*TASK REQUIREMENTS*. Rewrite every line of the items below as a Markdown table with the columns No. and Line, numbering each row and dropping blank lines. Leave the pictures out.

[Begin]

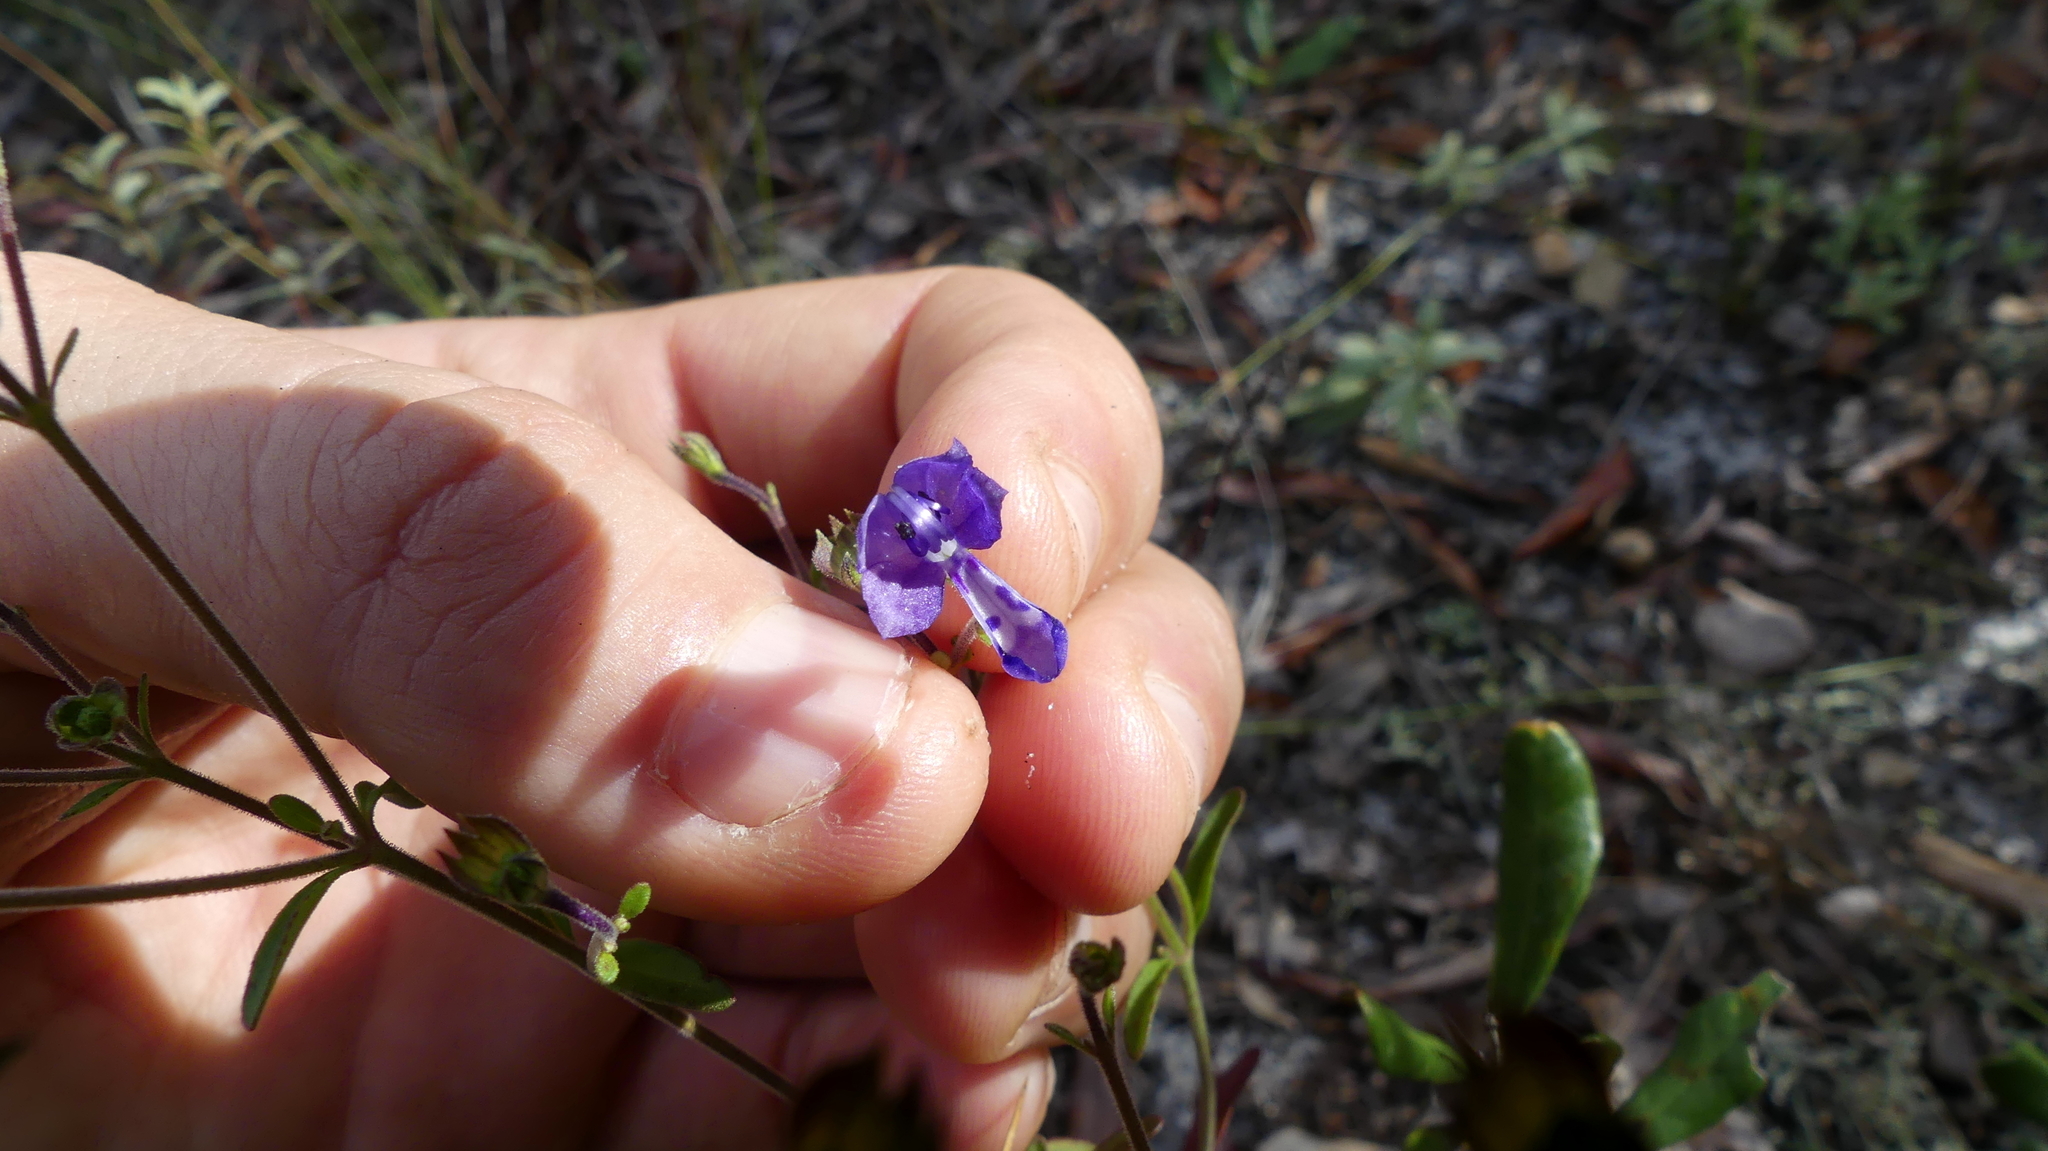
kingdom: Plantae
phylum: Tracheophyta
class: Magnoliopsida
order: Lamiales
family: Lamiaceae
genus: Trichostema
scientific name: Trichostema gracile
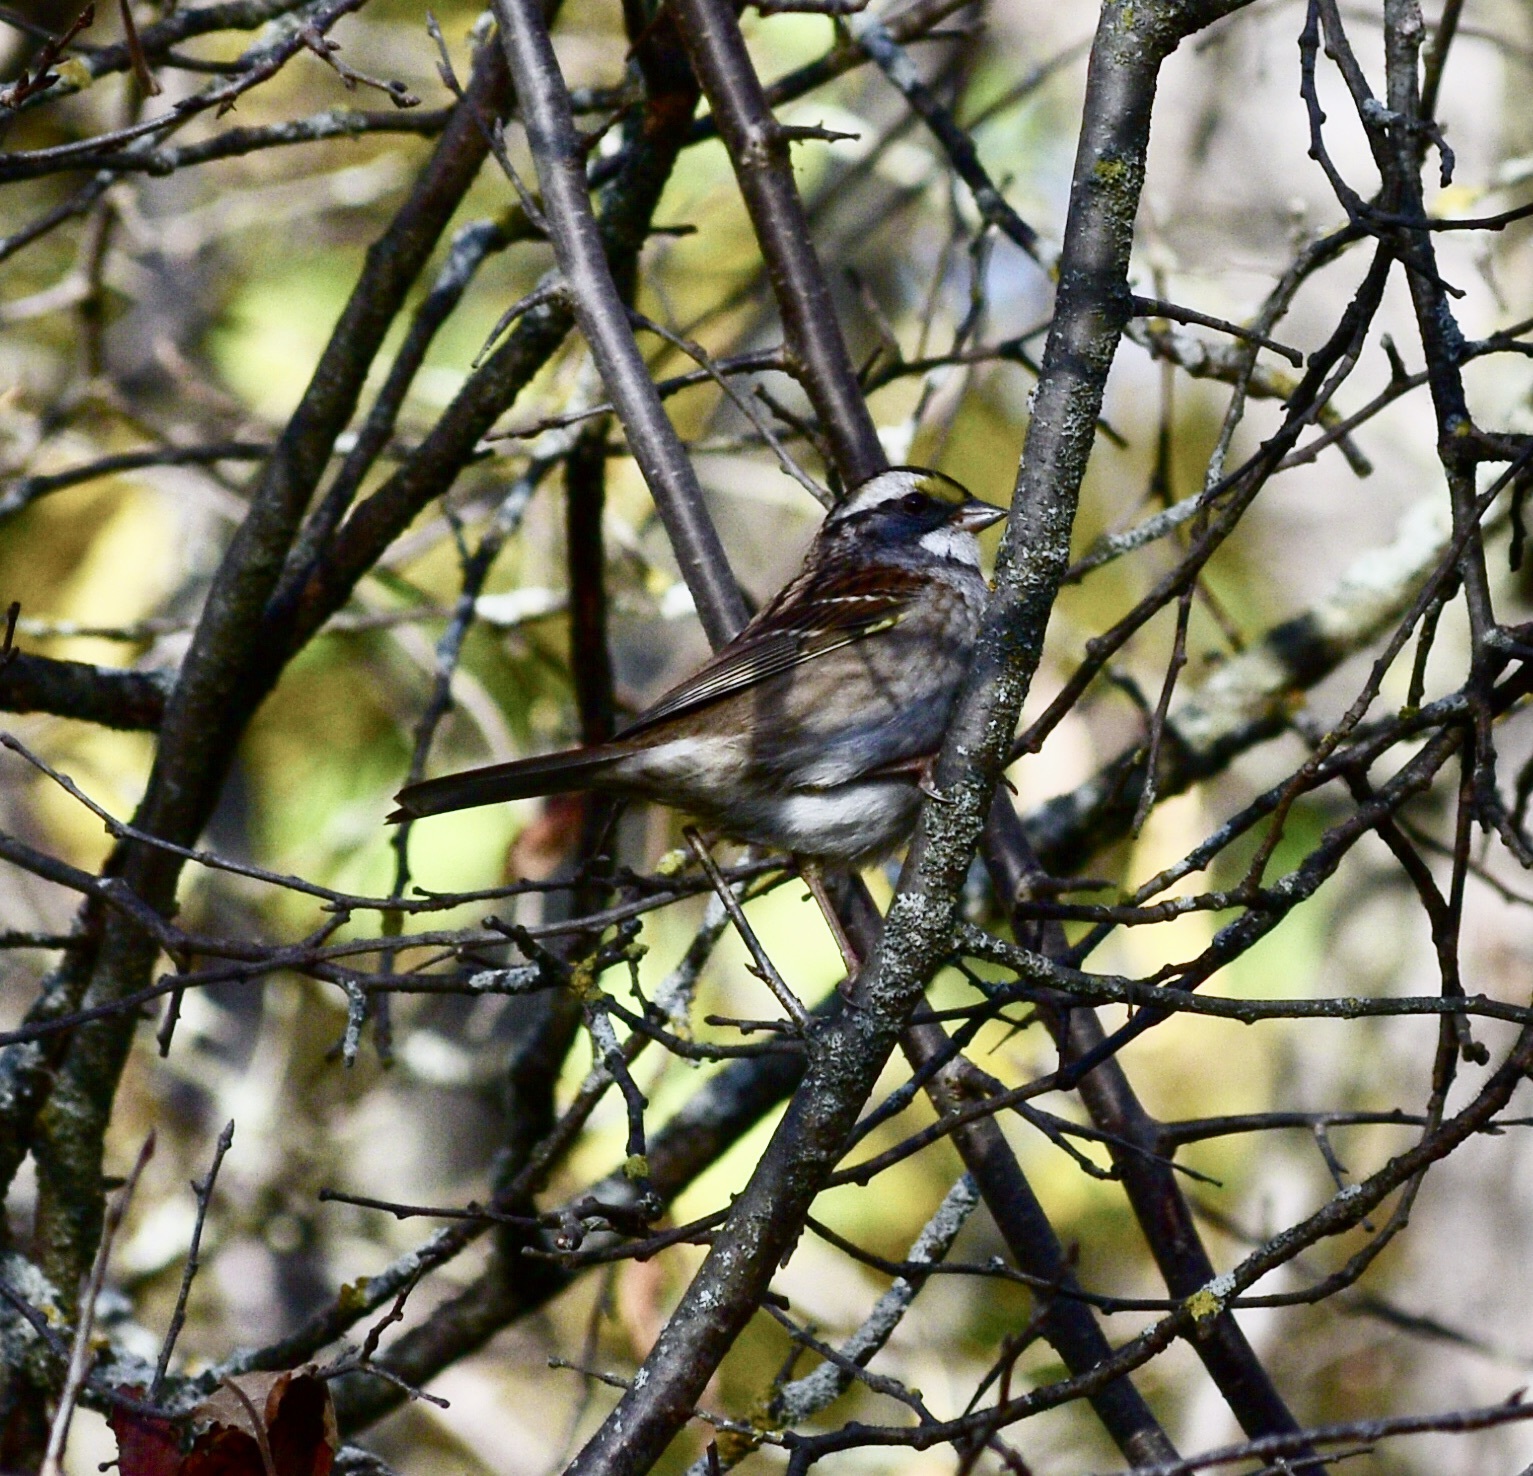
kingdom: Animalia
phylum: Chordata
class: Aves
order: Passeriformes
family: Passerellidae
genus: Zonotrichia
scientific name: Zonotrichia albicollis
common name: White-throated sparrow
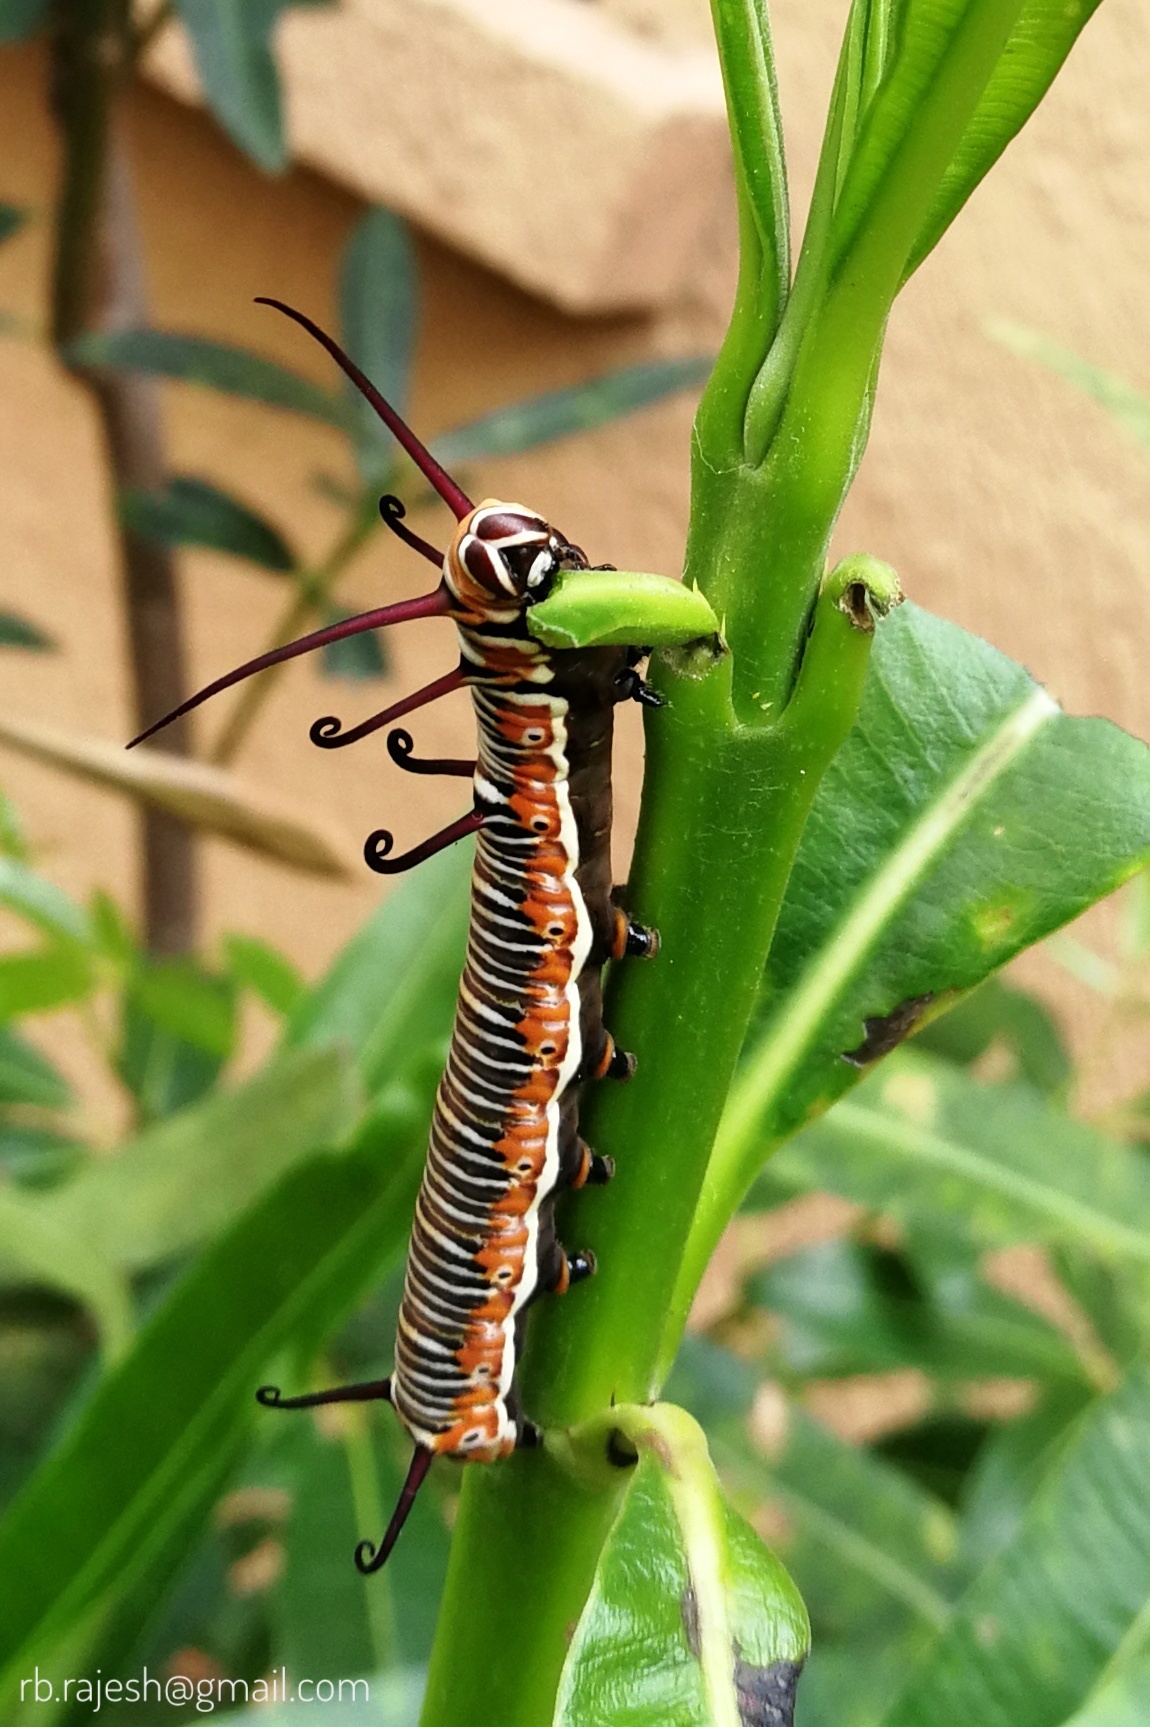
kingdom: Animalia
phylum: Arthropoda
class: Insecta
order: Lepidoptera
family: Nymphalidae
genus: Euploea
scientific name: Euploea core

[End]

*FINISHED TASK*.
| No. | Line |
|---|---|
| 1 | kingdom: Plantae |
| 2 | phylum: Tracheophyta |
| 3 | class: Magnoliopsida |
| 4 | order: Lamiales |
| 5 | family: Lamiaceae |
| 6 | genus: Trichostema |
| 7 | scientific name: Trichostema gracile |
| 8 | kingdom: Animalia |
| 9 | phylum: Chordata |
| 10 | class: Aves |
| 11 | order: Passeriformes |
| 12 | family: Passerellidae |
| 13 | genus: Zonotrichia |
| 14 | scientific name: Zonotrichia albicollis |
| 15 | common name: White-throated sparrow |
| 16 | kingdom: Animalia |
| 17 | phylum: Arthropoda |
| 18 | class: Insecta |
| 19 | order: Lepidoptera |
| 20 | family: Nymphalidae |
| 21 | genus: Euploea |
| 22 | scientific name: Euploea core |